**Extrait cité:**
■ ■ ■ ■ ■

Pourquoi mesurer la SSS
Afin d’analyser et de prévoir les changements climatiques futurs, de nombreuses études se portent sur les mécanismes du cycle hydrologique global. Celui-ci définit les différents flux entre les réservoirs d’eau liquide, gazeuse ou solide. Il relie donc naturellement les océans, l’atmosphère, les terres émergées et la cryosphère. Un dérèglement ou une accélération de ce cycle pourrait engendrer des inondations ou des sécheresses et aurait, par conséquent, un impact humain très important. Or, le cycle hydrologique global reste très mal connu. Sa réponse aux différents forçages anthropiques est très difficile à prévoir et reste très variable selon le modèle climatique utilisé ([Allen et Ingram, 2002]). Le phénomène dominant du cycle repose sur les interactions océans – atmosphère avec 86% de l’évaporation, estimée à 13 Sverdrup (Sv) et 78% des précipitations, estimées à 12 Sv, se situant à la surface de l’océan ([Schmitt, 1995]). Mais la mesure de ces flux air – mer est difficile et seule une description générale de l’état moyen du cycle hydrologique global est aujourd’hui connue. Une méthode pour appréhender les variations des flux E – P (c’est à dire évaporation – précipitation) est de mesurer la salinité de surface des océans. Au premier ordre, la distribution géographique de la SSS reflète celle des flux E – P : les régions de fortes salinités sont caractérisées par un flux E – P fortement positif et inversement les zones de faible salinité sont marquées par un flux E – P négatif (voir Figure I. 1). La mesure de la salinité apparaît alors comme une technique très prometteuse pour observer une possible accélération du cycle hydrologique ([Schmitt, 2008]).

■ ■ ■ ■ ■

**Données d'entrée:**
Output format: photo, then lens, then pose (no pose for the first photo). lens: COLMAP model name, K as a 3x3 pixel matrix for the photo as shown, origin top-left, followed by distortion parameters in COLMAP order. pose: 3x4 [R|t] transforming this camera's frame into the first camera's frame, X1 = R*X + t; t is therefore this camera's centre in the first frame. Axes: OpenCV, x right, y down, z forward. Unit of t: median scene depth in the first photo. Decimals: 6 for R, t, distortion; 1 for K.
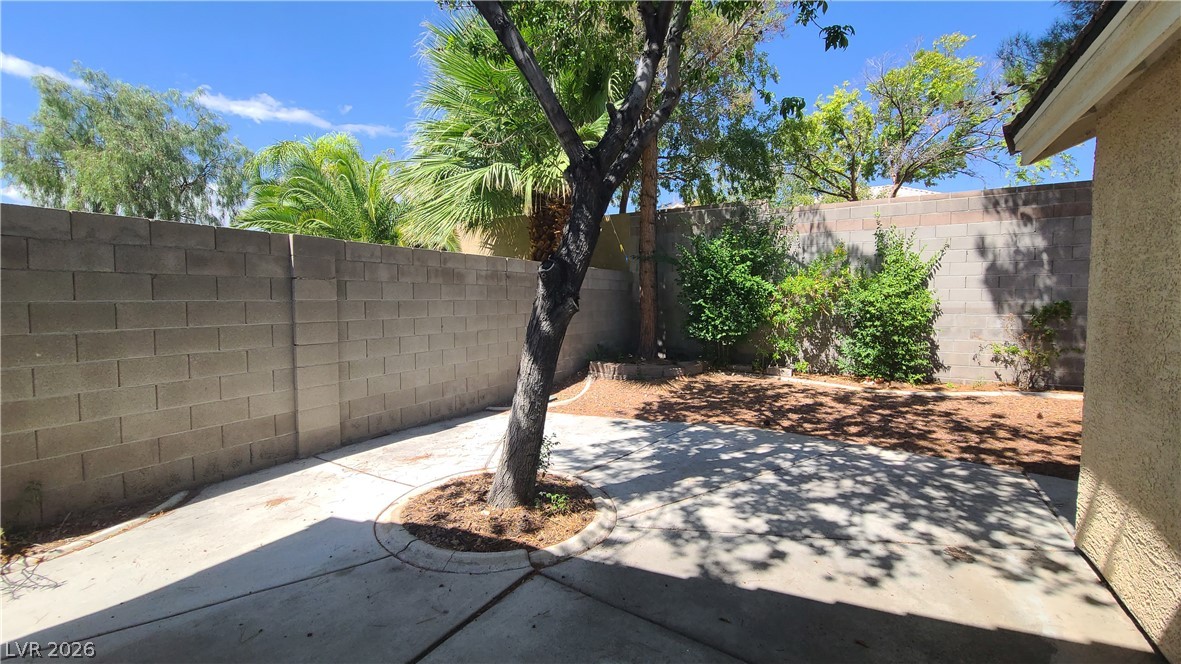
lens RADIAL K [[483.9, 0, 593.4], [0, 483.9, 331.7], [0, 0, 1]] dist [-0.002547, -0.002566]
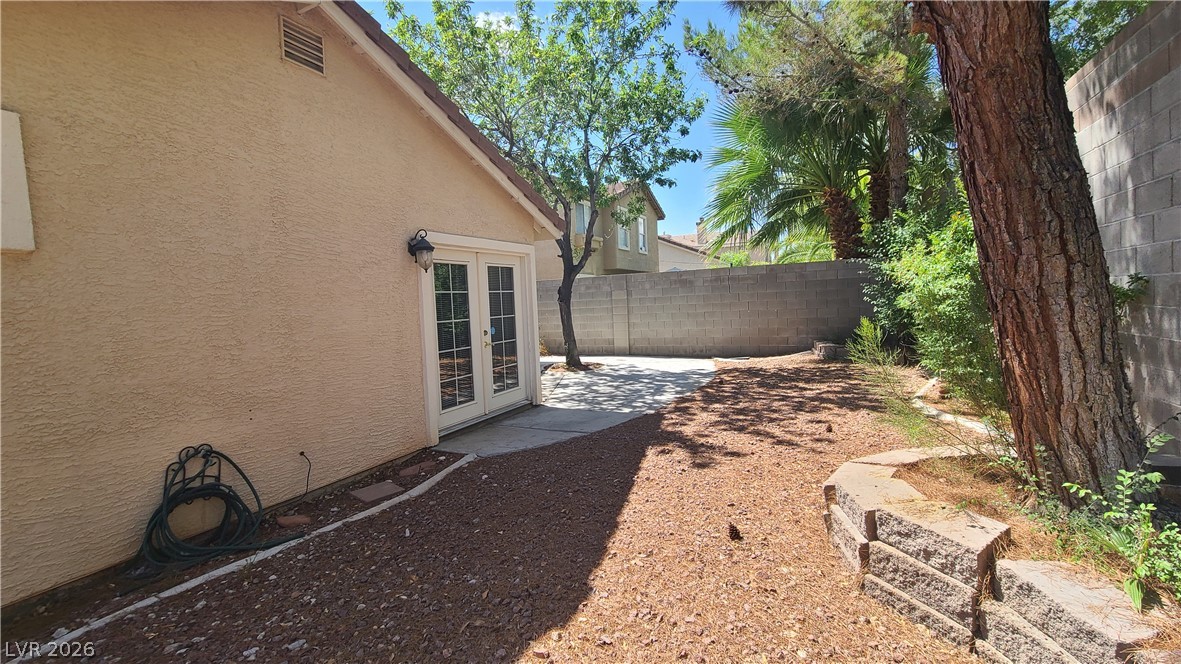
lens RADIAL K [[483.9, 0, 590.0], [0, 483.9, 329.1], [0, 0, 1]] dist [-0.002547, -0.002566]
pose [[0.054413, 0.058452, -0.996806, 1.798092], [-0.022297, 0.998107, 0.057312, -0.037709], [0.998270, 0.019108, 0.055613, 0.580172]]
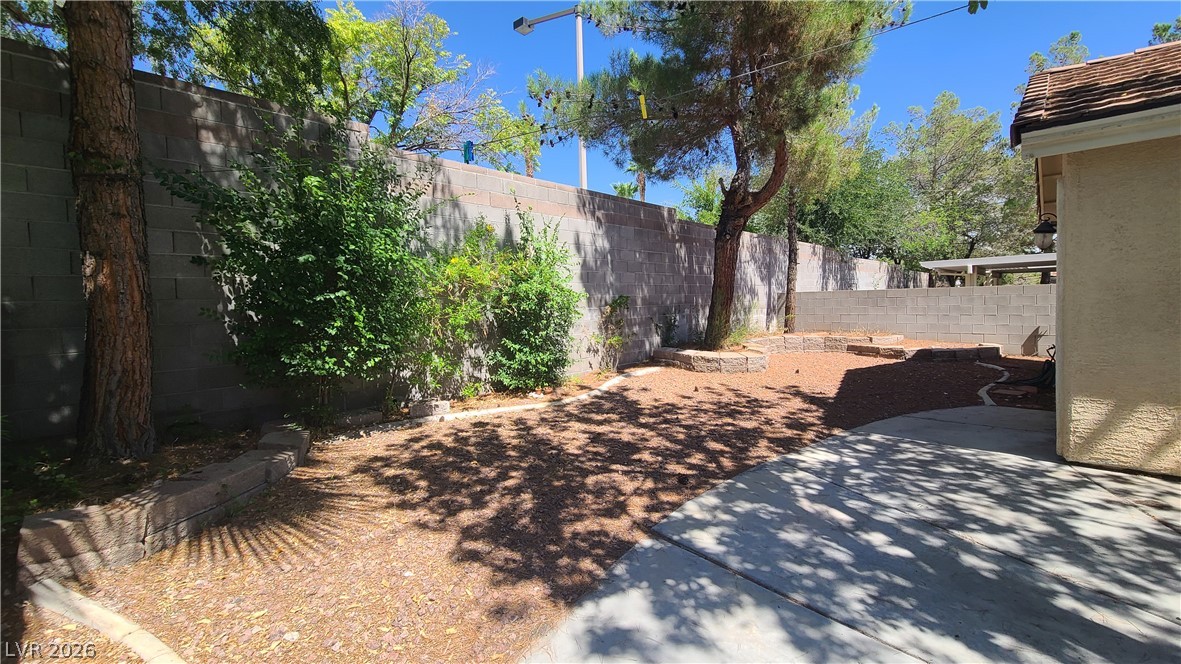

■ ■ ■ ■ ■

**Tâche 1:** Indiquez à combien l'extrait sur la salinité de surface des océans estime l'évaporation et quelle part de celle-ci se situe à la surface de l'océan.
**Tâche 2:** Rédigez la suite de l'extrait sur la salinité de surface des océans, en reprenant juste après sa dernière phrase.
Les lignes n'ont aucun rôle dans ce qui est demandé ici.

**Réponse rédigée 1:** L'évaporation est estimée à 13 Sverdrup (Sv), dont 86 % se situe à la surface de l'océan.

**Réponse rédigée 2:**
Définition et caractéristiques générale de la SSS
La définition historique de la salinité est la masse de sel dissous contenu dans un kilogramme d’eau de mer. En pratique, les mesures de salinité de l’eau de mer sont réalisées par une mesure de la conductivité avec laquelle une équivalence a été adoptée par [UNESCO, 1981]. Elle s’appuie sur la relation entre la salinité d’un échantillon d’eau de mer et le rapport de conductivité entre cet échantillon et une solution standard contenant 32.4356g de chlorure de potassium par kilogramme. L’unité de la salinité est alors le « practical salinity scale 1978 » noté, dans la suite de mémoire, pss. Récemment, cette correspondance a été remise en cause ([SCOR/IAPSO Working group 127, 2008]). En effet, le lien entre les mesures de conductivité et la salinité absolue, dépendante de la composition en sel, fait toujours débat. Les scientifiques travaillant sur les satellites SMOS et Aquarius ont cependant vivement recommandé de conserver cette définition de la salinité, ainsi que l’unité pss : la mesure effectuée par télédétection s’appuie sur cette relation entre conductivité et salinité. De même, les chaînes de traitement ont été conçues afin de réaliser l’étalonnage et la validation des mesures satellites par comparaison avec des mesures in situ.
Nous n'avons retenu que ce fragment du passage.